Text for analysis >>
*** Block opens ***

If I can be deceptive and duplicitous and get them under the gospel, the Lord may get them. But what are you saying about your gospel? It doesn't produce honesty and integrity in those who believe it. So you're denying the gospel by the manner in which you got someone under the gospel.
That's what bothers me with these approaches where people say, well, you just come up to the door and say, we're just here to take a religious survey. Well, no, they're not there to take a religious survey. They're there to get the gospel to them. Now, if all you're going to do is take the survey and stop, fine.
But that's the segue into being able to directly address them with the gospel. Well, there's an element if you say, all I'm here to do, I don't want to give you anything. I don't want to sell you anything. I just want to take the survey.
Well, are you really being honest? That's kind of a tongue-in-cheek. If you say, well, I'm here to take a survey with a view to hopefully engaging you in conversation on a matter that's very dear to me, to my heart, now you've been honest. You don't need to tell the whole nine yards on the front end, but at least be honest that when you get to where you hope to get, they say, oh, this is what they meant about the thing that's most important.
At least they know you're an honest, quote, Christian. Not a dishonest Christian. So that in this area, God has wonderfully blessed these efforts. We have made them at times past.
Some of our sister churches do them quite regularly. I've been privileged to speak at a number of places like this where people have worked for weeks to get businessmen out at a news conference in the meantime for an evangelistic luncheon and preach to large groups of unconverted people in that type of setting. Well, here's a specific suggestion of an extraordinary or special activity calculated to bring people under the sound of the gospel preached by someone who has a proven ability to preach it. Secondly, a concentrated church-wide effort to distribute good evangelistic literature.
If we were to gauge the usefulness of this kind of an enterprise by its fruit, we'd say it isn't worth it. But who are we to judge? Cast thy bread upon the waters. Thou shalt find it not many days hence.

*** Block closes ***

Dataset content >>
*** Block opens ***

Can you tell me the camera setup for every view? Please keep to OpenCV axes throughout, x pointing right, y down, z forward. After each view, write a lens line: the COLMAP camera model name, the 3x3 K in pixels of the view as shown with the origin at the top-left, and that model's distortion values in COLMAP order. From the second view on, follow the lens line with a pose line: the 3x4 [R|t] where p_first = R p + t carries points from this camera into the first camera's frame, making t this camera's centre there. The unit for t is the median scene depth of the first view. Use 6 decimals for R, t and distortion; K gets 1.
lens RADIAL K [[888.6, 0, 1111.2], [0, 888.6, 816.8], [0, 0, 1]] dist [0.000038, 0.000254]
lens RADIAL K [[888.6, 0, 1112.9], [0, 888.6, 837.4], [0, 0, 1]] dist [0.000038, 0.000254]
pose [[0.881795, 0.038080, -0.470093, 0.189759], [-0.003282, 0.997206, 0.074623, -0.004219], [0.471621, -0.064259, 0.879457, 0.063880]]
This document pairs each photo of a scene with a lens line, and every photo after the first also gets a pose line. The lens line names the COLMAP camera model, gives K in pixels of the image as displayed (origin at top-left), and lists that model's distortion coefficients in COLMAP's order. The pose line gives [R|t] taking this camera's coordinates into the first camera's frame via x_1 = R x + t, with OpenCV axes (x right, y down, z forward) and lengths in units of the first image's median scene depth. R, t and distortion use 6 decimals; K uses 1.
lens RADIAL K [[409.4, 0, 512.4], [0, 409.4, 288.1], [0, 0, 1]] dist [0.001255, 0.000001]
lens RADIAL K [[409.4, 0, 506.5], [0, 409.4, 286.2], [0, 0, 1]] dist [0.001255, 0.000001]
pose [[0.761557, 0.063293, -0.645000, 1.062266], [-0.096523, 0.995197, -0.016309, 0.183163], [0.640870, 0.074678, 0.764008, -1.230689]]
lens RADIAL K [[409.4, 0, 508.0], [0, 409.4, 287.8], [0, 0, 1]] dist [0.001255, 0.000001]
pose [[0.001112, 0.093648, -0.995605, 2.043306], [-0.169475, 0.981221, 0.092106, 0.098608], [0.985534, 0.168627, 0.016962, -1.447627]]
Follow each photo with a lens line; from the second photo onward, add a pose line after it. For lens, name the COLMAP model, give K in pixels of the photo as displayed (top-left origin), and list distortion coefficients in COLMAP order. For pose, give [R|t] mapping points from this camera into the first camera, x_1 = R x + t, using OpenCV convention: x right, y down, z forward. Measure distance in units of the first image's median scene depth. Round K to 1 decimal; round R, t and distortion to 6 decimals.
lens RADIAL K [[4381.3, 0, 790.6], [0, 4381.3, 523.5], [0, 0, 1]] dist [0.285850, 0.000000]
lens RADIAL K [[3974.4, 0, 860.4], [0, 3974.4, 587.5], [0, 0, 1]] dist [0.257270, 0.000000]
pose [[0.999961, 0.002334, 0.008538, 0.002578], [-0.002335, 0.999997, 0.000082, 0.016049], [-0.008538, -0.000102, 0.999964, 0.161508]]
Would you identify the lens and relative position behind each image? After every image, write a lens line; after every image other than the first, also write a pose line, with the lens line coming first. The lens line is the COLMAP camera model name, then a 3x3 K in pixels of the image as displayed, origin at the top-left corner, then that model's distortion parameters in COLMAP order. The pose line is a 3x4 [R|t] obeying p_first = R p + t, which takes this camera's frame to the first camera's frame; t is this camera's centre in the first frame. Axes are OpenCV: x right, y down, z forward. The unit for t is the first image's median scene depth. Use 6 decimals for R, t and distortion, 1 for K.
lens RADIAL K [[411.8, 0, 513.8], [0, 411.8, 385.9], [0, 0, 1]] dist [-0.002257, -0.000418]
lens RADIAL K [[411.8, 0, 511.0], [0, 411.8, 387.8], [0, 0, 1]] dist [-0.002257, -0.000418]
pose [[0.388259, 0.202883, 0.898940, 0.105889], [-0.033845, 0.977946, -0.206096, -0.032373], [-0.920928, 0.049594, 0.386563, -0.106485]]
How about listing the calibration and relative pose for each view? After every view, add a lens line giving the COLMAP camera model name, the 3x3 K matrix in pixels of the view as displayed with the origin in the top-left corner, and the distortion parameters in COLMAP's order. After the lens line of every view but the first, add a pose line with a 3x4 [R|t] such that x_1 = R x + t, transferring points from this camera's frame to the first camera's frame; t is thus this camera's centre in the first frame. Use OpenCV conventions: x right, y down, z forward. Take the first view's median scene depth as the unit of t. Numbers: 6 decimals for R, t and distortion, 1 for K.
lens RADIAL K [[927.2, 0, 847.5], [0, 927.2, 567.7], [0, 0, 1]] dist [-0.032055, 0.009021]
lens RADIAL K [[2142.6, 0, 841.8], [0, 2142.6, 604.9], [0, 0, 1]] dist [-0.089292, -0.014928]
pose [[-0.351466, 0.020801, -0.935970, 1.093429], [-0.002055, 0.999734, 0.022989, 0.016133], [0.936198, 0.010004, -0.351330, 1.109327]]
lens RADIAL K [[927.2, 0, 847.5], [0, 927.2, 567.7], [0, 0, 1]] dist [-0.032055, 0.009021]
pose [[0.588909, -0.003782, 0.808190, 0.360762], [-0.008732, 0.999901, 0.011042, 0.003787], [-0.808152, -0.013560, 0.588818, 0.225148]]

*** Block closes ***

Problems to solve >>
• 1. In the sermon excerpt on evangelism, what is the second suggested effort for bringing people under the gospel?
• 2. Proceed with the sermon excerpt on evangelism, picking up after its last sentence.
The listing plays no part in this work.

Results of the tasks >>
• 1. A concentrated church-wide effort to distribute good evangelistic literature.

• 2.
He that sows sparingly shall reap sparingly. And we have done this in past years. It's time that we do it again. We've blanketed this whole area with literature that both says something about the church and gives an invitation to the church and with a good pointed gospel presentation and we've not seen quote any of this in the past but we have seen quote any fruit.
But who are we to measure that fruit? How much has that salt kept back people from believing well, you know, nobody believes anything anymore. How many people may have read that and it at least causes them to know there's still people that believe the quote old-fashioned truths. I mean, we are not the ones to measure the benefit and the fruit of anything.
And if nothing else, this does something for your own people to be light and to be salt. Thirdly, a concentrated church-wide effort to enroll people in a short-term home Bible study. You all know if you follow the prayer letters from the Philippines how Bible studies in business establishments in office buildings have been one of the most useful evangelistic tools in the Philippines. Now, in some places home Bible studies.
We know some of our sister churches have done great reaping. We've made some efforts here but they've come to naught. One of our families a couple of summers ago pounded the streets up and down their neighborhood and we had someone prepared to lead them in a three successive I think Friday nights it was and they ended up one person came one night I think a Jehovah's Witness and didn't show up anymore and the whole thing fizzled. They just could not drum up any interest.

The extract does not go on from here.